Many businesses have a buyout agreement that says that if one owner retires or resigns, the others can buy out his or her interest at a certain price.
These agreements are a smart idea for retaining control of a company. But you should keep in mind that they can sometimes be used in ways you wouldn’t expect.
For instance, Irvin Gordon was a member of a professional firm in New Hampshire. His agreement said that if he died or resigned, the other owners would buy out his interest according to a fixed formula. Gordon was not allowed to sell his interest to anyone other than the firm.
Sometime later, Gordon got divorced. So the question was how to value his membership interest (so that his wife could get her fair share of the couple’s assets).

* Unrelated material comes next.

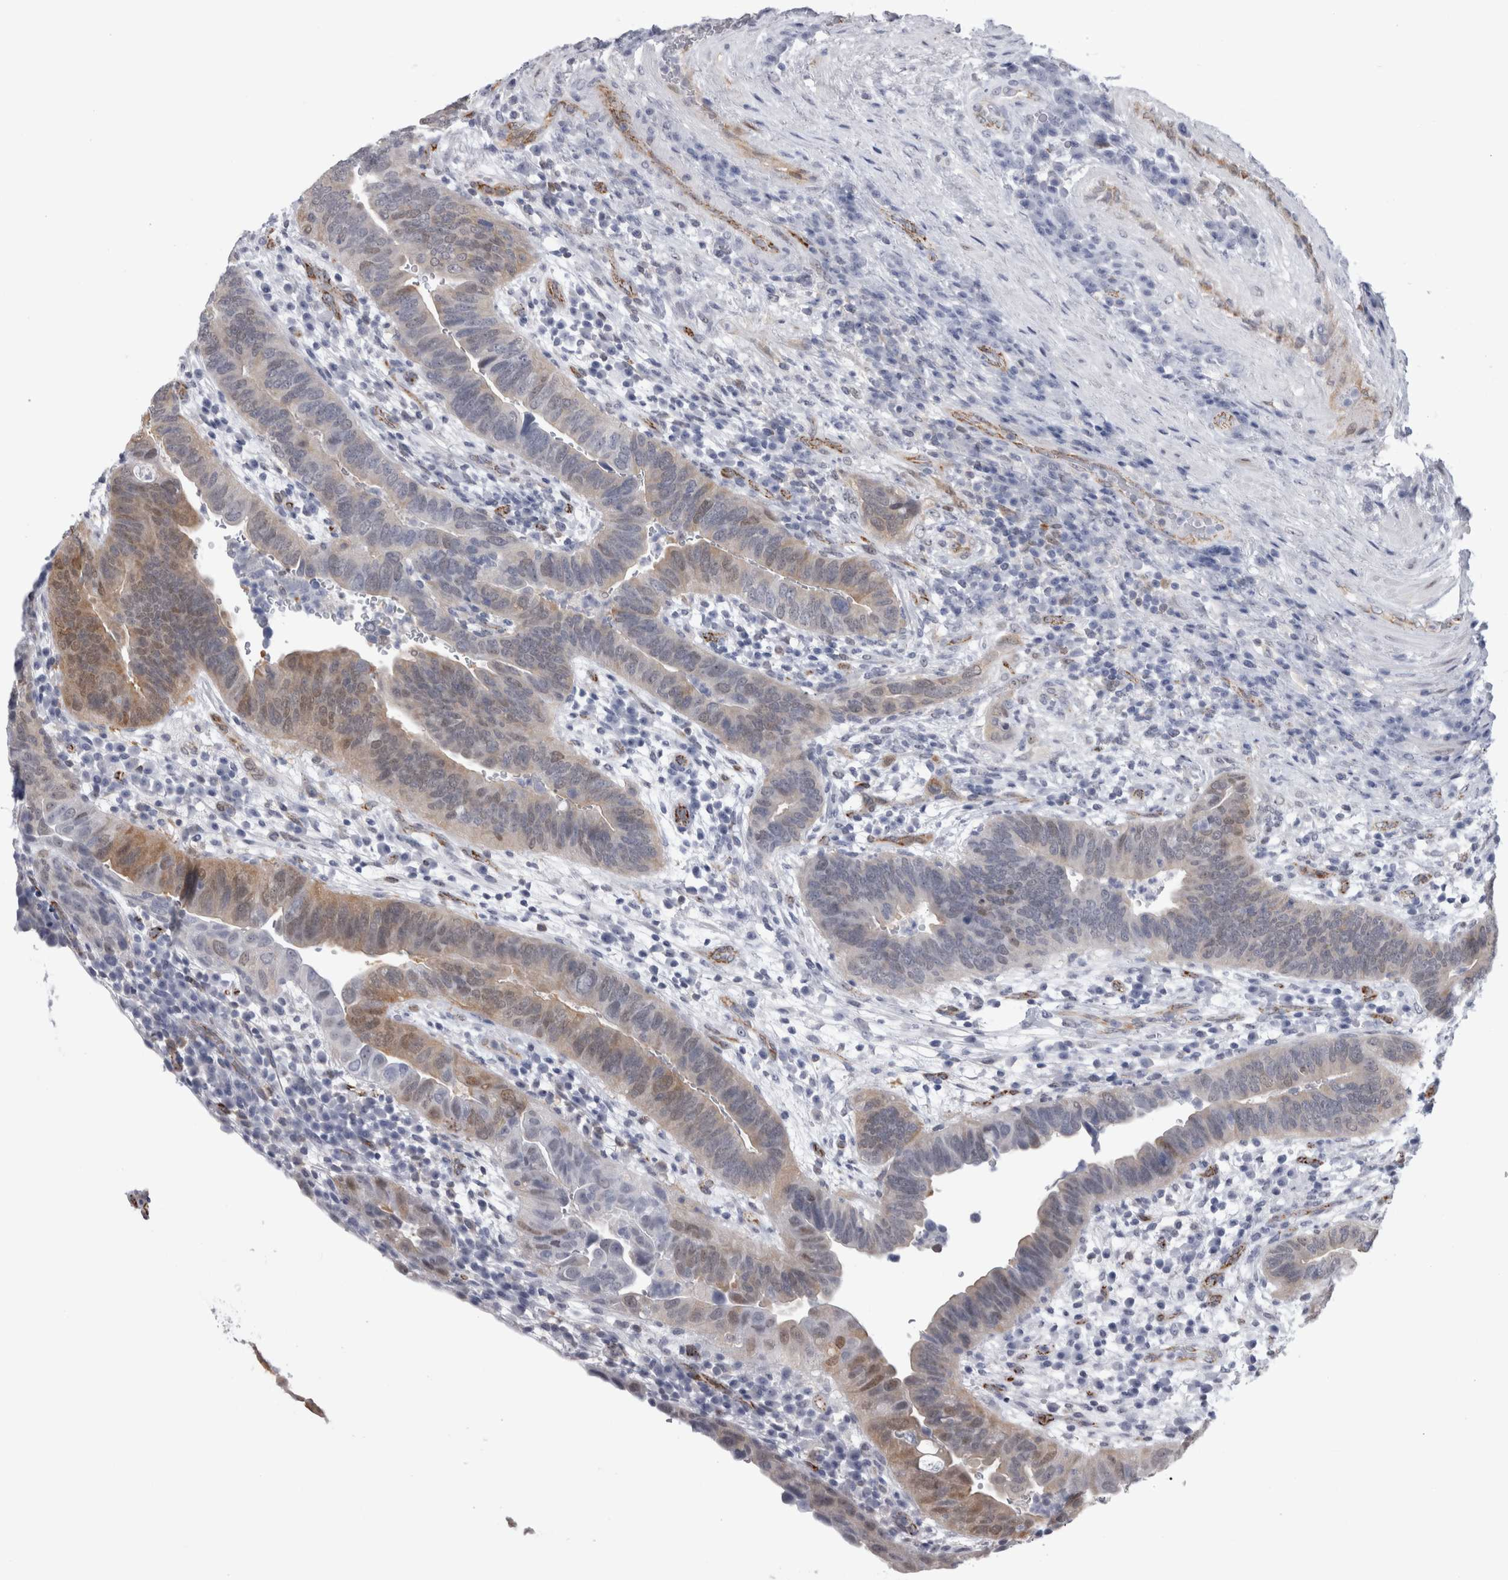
{"staining": {"intensity": "weak", "quantity": "25%-75%", "location": "cytoplasmic/membranous"}, "tissue": "urothelial cancer", "cell_type": "Tumor cells", "image_type": "cancer", "snomed": [{"axis": "morphology", "description": "Urothelial carcinoma, High grade"}, {"axis": "topography", "description": "Urinary bladder"}], "caption": "Protein staining of urothelial cancer tissue shows weak cytoplasmic/membranous positivity in about 25%-75% of tumor cells.", "gene": "ACOT7", "patient": {"sex": "female", "age": 82}}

Gordon argued that his interest was worth about $25,000 – which was what a third party could be expected to pay for the right to receive his buyout payment at his expected retirement date.
However, his wife Priscilla claimed his interest was worth about $180,000 – the amount he’d receive if he retired immediately.
The New Hampshire Supreme Court sided with Priscilla. It said using the $180,000 figure was more reasonable than a figure based on a speculative retirement date and a hypothetical sale to a third party that was prohibited by the agreement.
It’s not clear if a different buyout agreement would have led to a different result – but if you’re signing one, it’s worth speaking to an attorney about any possible unintended consequences.